## [Passage given]
I tend to ignore org-mode because I'm not an emacs user, and I guess
about 50% of (potential) nftables contributors feel the same about that.
:)

Regarding reStructuredText, did you look at how tables are written
there? If not, see here[2]. I really think that speaks for itself.

> There are many markup languages, it reminds me to xkcd #927 [0].

Well, the difference here is that I'm not inventing anything new but
search for better options amongst the existing solutions. :P

> I would prefer if we stick to groff, which seems to be the standard in Linux.

Yes, this is the very basic alternative but as said I think providing
users with an easier to use markup makes sense.

> Regarding the separation of text in different includes, why not
> creating different manpages?
> Netfilter did this in the past with iptables(8) and iptables-extensions(8).

## [Exercise material]
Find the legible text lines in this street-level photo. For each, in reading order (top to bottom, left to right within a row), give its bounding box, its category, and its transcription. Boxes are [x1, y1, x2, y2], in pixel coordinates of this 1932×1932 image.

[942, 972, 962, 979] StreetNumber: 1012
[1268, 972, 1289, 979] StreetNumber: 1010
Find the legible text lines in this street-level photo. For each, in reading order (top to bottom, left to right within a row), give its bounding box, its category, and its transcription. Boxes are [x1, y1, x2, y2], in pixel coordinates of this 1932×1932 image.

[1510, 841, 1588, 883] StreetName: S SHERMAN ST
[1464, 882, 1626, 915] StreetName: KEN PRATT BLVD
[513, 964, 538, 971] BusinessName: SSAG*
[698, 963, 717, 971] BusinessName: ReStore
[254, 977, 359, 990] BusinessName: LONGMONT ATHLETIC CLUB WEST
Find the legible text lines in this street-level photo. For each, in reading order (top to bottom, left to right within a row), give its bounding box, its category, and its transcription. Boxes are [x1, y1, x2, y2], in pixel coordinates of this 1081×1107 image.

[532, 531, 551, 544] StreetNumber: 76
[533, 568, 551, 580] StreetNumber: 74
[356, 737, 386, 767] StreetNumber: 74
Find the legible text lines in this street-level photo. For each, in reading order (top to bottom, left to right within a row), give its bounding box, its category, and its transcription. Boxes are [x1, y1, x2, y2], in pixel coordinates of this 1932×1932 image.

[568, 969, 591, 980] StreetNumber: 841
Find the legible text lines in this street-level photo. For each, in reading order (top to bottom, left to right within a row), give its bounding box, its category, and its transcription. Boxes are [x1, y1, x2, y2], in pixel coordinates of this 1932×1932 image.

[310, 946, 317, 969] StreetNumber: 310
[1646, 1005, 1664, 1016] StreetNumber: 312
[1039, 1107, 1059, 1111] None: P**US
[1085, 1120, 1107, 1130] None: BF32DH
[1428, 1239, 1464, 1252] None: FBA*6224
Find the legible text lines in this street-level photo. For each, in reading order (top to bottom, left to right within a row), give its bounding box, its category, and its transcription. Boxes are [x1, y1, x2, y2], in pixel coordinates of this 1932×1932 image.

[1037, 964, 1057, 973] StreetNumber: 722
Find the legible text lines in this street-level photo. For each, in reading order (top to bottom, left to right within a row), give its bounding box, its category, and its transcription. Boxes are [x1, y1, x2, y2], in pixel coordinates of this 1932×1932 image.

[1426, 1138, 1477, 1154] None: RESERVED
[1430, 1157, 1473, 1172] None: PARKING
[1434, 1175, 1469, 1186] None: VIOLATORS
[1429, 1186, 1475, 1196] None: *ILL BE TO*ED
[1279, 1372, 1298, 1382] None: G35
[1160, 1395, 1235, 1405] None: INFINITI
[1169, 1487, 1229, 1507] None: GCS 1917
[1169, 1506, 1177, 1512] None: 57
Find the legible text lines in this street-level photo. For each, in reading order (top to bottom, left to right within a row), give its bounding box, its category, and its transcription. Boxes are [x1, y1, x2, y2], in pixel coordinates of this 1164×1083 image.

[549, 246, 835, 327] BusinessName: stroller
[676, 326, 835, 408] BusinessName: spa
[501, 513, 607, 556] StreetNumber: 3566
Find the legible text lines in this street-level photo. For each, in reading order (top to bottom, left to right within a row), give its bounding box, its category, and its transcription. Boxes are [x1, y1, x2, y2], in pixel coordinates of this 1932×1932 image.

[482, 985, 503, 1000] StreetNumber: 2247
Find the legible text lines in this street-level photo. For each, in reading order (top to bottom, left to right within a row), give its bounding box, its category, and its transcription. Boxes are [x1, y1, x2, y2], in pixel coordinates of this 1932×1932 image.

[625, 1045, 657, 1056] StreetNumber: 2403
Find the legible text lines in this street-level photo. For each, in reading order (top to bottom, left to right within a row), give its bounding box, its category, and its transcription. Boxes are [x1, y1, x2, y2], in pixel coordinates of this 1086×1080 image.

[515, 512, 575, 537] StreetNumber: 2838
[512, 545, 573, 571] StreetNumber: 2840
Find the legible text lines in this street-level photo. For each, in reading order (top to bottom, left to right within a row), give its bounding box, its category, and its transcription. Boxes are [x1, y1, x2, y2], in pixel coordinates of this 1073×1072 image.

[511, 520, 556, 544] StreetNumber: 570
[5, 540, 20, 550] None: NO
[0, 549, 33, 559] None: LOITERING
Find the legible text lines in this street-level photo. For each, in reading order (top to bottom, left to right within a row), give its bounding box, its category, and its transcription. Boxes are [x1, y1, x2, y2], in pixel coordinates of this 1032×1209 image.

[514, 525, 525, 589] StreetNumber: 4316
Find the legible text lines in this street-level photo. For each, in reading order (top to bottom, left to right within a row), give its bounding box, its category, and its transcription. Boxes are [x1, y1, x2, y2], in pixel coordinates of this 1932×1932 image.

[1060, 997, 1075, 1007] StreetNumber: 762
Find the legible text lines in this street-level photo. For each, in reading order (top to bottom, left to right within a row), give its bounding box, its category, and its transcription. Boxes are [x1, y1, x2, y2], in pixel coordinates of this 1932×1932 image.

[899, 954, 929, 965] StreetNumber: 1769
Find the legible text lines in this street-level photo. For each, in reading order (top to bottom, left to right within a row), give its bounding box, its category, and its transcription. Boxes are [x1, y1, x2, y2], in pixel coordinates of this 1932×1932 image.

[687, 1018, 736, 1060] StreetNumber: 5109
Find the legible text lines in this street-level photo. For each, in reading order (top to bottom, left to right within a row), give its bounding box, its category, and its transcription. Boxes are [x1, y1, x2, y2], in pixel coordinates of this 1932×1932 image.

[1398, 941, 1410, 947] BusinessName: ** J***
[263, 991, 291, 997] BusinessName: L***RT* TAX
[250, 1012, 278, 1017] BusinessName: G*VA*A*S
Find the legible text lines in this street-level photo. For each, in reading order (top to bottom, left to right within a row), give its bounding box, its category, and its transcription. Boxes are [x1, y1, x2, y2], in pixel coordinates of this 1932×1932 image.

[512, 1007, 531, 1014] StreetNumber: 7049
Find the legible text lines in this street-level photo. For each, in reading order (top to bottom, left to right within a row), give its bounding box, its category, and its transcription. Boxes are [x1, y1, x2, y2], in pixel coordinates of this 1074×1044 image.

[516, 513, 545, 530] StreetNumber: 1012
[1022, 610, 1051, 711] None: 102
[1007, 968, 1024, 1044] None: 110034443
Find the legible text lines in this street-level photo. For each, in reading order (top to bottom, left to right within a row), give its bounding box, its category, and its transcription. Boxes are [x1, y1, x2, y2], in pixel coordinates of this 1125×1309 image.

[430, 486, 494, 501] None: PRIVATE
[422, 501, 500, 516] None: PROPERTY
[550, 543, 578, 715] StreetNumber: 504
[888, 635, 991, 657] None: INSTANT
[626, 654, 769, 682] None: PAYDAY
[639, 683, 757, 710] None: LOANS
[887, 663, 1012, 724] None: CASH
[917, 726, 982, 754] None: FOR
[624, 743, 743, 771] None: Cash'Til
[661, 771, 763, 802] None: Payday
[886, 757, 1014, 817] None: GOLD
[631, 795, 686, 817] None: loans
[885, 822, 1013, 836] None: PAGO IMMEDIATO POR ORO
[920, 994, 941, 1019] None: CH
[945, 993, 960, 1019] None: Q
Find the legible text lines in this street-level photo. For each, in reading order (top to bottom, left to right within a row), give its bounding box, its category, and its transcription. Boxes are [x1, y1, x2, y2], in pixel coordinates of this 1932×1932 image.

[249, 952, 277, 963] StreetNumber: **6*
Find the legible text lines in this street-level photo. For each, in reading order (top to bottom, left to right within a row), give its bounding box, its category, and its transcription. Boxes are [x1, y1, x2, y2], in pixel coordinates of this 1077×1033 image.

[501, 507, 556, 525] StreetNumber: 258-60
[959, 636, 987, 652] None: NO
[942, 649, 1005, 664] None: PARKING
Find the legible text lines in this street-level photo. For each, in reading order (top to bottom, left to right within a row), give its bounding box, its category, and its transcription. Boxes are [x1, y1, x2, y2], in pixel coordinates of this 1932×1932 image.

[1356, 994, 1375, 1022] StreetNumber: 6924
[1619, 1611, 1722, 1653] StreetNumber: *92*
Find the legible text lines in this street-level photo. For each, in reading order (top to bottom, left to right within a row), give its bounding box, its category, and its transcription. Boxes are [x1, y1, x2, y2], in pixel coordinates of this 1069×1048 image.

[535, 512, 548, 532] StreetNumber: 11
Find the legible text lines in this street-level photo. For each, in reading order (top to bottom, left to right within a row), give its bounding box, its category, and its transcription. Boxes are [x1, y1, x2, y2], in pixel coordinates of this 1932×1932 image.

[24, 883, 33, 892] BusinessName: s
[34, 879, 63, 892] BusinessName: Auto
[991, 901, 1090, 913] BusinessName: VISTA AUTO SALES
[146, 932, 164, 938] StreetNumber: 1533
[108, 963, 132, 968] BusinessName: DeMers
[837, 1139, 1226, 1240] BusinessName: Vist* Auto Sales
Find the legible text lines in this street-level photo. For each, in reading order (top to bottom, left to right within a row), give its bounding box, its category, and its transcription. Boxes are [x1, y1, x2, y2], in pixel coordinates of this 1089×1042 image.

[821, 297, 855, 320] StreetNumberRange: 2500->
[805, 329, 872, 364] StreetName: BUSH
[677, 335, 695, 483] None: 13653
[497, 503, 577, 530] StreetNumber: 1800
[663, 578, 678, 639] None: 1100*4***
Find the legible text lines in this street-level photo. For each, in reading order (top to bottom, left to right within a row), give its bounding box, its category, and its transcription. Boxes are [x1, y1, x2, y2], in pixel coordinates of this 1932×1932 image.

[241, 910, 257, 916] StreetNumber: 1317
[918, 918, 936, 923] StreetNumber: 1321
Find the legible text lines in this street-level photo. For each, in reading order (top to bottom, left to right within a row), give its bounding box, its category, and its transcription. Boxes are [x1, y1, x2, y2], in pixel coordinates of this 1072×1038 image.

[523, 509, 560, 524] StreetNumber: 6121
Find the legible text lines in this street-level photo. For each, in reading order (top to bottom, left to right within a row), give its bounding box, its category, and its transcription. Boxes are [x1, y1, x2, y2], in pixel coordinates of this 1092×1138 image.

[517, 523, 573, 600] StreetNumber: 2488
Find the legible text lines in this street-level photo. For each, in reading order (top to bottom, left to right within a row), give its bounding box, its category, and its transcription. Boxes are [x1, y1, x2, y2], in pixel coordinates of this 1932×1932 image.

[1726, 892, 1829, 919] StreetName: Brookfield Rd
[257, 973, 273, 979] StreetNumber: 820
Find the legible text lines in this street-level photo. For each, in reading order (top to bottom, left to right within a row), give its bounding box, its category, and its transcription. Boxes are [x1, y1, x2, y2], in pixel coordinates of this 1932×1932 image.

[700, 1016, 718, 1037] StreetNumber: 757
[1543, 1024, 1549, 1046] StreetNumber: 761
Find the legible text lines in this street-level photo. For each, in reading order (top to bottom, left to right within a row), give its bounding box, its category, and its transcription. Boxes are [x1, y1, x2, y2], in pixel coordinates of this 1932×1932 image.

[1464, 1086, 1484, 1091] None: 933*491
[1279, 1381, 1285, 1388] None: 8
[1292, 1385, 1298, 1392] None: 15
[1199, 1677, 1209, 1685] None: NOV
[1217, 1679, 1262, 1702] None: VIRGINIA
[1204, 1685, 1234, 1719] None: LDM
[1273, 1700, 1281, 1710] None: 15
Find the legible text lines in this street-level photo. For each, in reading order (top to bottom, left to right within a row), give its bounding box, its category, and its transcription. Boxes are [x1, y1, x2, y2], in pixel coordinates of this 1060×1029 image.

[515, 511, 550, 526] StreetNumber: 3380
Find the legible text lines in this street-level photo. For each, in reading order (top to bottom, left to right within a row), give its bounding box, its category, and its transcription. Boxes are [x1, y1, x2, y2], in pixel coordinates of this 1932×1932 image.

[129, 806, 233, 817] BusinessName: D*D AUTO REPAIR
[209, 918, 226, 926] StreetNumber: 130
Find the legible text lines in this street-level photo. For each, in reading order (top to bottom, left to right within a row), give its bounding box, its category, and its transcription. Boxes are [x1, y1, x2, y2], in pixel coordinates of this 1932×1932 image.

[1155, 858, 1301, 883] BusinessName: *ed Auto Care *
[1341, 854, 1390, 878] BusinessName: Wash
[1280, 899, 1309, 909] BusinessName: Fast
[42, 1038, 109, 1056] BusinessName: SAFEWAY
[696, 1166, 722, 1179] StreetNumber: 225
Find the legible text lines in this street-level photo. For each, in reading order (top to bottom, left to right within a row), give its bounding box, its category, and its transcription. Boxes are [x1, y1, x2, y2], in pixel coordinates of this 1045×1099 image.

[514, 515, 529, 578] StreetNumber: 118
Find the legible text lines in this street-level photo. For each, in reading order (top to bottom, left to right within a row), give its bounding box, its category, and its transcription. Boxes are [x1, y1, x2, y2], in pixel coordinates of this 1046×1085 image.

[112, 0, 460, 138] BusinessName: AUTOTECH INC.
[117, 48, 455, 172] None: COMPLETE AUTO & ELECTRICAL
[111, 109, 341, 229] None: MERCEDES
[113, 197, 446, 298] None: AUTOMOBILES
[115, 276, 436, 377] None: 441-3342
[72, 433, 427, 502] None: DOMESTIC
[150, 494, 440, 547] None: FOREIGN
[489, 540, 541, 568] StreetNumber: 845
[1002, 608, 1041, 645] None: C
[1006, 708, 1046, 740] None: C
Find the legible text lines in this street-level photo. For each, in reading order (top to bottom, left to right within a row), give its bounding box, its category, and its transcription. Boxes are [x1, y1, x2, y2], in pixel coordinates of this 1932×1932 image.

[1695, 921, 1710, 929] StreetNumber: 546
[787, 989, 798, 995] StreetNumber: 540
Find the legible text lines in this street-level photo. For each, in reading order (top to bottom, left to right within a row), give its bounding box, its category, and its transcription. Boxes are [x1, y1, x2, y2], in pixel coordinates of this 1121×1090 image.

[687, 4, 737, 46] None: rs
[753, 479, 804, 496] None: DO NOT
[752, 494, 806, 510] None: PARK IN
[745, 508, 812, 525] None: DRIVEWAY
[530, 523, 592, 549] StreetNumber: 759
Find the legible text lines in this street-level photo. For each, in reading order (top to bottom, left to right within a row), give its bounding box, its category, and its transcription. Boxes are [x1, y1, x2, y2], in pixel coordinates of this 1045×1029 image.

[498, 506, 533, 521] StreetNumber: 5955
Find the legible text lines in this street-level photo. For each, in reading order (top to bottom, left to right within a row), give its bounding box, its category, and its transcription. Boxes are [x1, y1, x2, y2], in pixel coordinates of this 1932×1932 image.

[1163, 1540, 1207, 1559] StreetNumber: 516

## [Goals]
[A] Transcribe the email excerpt from "Regarding reStructuredText, did" up to and including "markup makes sense.".
[B] Edit the rows from the first line up to and including the line with "[254, 977, 359, 990]", changing "legible" to "readable" and nothing else. Return only those lines.
These rows are unrelated to the email excerpt.

## [Solution list]
[A]
Regarding reStructuredText, did you look at how tables are written
there? If not, see here[2]. I really think that speaks for itself.

> There are many markup languages, it reminds me to xkcd #927 [0].

Well, the difference here is that I'm not inventing anything new but
search for better options amongst the existing solutions. :P

> I would prefer if we stick to groff, which seems to be the standard in Linux.

Yes, this is the very basic alternative but as said I think providing
users with an easier to use markup makes sense.

[B]
Find the readable text lines in this street-level photo. For each, in reading order (top to bottom, left to right within a row), give its bounding box, its category, and its transcription. Boxes are [x1, y1, x2, y2], in pixel coordinates of this 1932×1932 image.

[942, 972, 962, 979] StreetNumber: 1012
[1268, 972, 1289, 979] StreetNumber: 1010
Find the readable text lines in this street-level photo. For each, in reading order (top to bottom, left to right within a row), give its bounding box, its category, and its transcription. Boxes are [x1, y1, x2, y2], in pixel coordinates of this 1932×1932 image.

[1510, 841, 1588, 883] StreetName: S SHERMAN ST
[1464, 882, 1626, 915] StreetName: KEN PRATT BLVD
[513, 964, 538, 971] BusinessName: SSAG*
[698, 963, 717, 971] BusinessName: ReStore
[254, 977, 359, 990] BusinessName: LONGMONT ATHLETIC CLUB WEST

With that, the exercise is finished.